No nací en León. En realidad, nací en México, D.F., y fui criado en Guadalajara, Jalisco. Así que era más probable recibir influencias para dar mi corazón futbolístico a equipos de ambas ciudades … sin embargo, ni las mexicanísimas Chivas, ni las poderosísimas Águilas de los Ochenta (con Outes, Batata, Tena y Zelada incluidos), vaya, ni siquiera la paternidad del Cruz Azul sobre el León en las finales me hicieron manifestar mi lealtad futbolística hacia tan destacadas instituciones.

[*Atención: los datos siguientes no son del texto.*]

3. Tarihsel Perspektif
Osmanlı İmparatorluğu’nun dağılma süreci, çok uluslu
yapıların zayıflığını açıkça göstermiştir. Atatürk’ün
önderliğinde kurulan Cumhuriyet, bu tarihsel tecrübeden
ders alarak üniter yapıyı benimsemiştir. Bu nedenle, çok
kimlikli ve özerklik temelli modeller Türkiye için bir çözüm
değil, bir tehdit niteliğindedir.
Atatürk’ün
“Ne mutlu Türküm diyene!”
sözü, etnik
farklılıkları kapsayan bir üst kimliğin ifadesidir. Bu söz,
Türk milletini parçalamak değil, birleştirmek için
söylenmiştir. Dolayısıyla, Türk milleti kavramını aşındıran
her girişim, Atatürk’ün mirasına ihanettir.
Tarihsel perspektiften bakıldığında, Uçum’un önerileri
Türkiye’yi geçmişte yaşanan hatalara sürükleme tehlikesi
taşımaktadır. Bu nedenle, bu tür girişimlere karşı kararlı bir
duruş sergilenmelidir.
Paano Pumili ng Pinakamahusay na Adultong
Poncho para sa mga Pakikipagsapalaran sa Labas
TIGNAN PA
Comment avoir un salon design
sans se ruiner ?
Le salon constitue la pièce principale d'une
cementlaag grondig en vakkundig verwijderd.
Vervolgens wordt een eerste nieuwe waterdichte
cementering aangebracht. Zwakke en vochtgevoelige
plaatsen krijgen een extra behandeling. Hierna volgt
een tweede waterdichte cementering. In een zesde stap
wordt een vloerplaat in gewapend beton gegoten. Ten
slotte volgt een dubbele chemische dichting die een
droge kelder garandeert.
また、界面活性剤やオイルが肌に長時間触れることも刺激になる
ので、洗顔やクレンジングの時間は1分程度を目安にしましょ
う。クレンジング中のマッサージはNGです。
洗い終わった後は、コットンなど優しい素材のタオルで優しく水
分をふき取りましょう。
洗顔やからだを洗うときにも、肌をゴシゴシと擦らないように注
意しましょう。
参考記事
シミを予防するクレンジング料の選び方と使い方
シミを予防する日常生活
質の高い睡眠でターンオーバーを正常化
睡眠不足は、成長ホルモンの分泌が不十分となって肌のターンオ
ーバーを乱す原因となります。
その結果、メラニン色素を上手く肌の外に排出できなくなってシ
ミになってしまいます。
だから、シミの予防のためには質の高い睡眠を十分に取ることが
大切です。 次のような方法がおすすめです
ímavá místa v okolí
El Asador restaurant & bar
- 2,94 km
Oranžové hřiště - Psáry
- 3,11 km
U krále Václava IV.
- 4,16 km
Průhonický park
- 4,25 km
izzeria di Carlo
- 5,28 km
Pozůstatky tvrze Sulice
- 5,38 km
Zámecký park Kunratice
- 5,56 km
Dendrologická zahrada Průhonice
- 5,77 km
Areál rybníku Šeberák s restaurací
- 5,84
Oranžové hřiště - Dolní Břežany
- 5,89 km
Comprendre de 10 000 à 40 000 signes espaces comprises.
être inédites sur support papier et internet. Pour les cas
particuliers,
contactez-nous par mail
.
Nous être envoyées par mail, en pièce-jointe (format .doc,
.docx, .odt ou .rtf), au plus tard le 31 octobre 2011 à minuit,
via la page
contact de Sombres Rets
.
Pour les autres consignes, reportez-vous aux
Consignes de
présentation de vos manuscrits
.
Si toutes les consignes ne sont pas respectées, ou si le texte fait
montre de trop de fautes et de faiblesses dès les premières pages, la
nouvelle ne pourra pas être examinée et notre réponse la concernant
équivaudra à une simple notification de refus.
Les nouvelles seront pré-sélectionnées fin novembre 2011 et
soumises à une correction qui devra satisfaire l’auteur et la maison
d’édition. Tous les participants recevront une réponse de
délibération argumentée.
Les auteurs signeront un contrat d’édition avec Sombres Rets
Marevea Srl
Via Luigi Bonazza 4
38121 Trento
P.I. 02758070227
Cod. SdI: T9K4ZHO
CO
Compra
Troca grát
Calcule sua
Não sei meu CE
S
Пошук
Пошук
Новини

Cuando empecé a irle al León (no sé si a los tres o cuatro años de edad: en realidad, desde que tengo uso de razón, sé que le voy al León) el equipo no pasaba por sus mejores momentos, así que me acostumbré a verlo pelear en la parte baja de la tabla, luchando por no descender. (Al lado de equipos como Zacatepec, Jalisco, o el mismísimo Unión de Curtidores, el rival a vencer de siempre). Mientras brillaban en lo más alto el Cruz Azul, los Pumas de Hugo Sánchez y Cabinho, y aún los Tigres del inolvidable Pilar Reyes, Jerónimo Barbadillo, Tomás Boy y su técnico, Carlos Miloc … yo me emocionaba con las atajadas de Héctor Brambila, los heroicos esfuerzos del “Perla” Rodríguez o del “Pollo” Venegas, con las gambetas y destellos ofensivos del “Concho” Rodríguez, y el aporte que hacían jugadores extranjeros como Ademar Benitez, Alberto Jorge o Jorge Buzzo … como podrán ver, este equipo no era precisamente el más espectacular. Y mucho menos con el estilo de juego de “salvarse a como dé lugar” del inolvidable brasileño Gómez Nogueira, eterno apaga-fuegos recurrido por el equipo de mis amores …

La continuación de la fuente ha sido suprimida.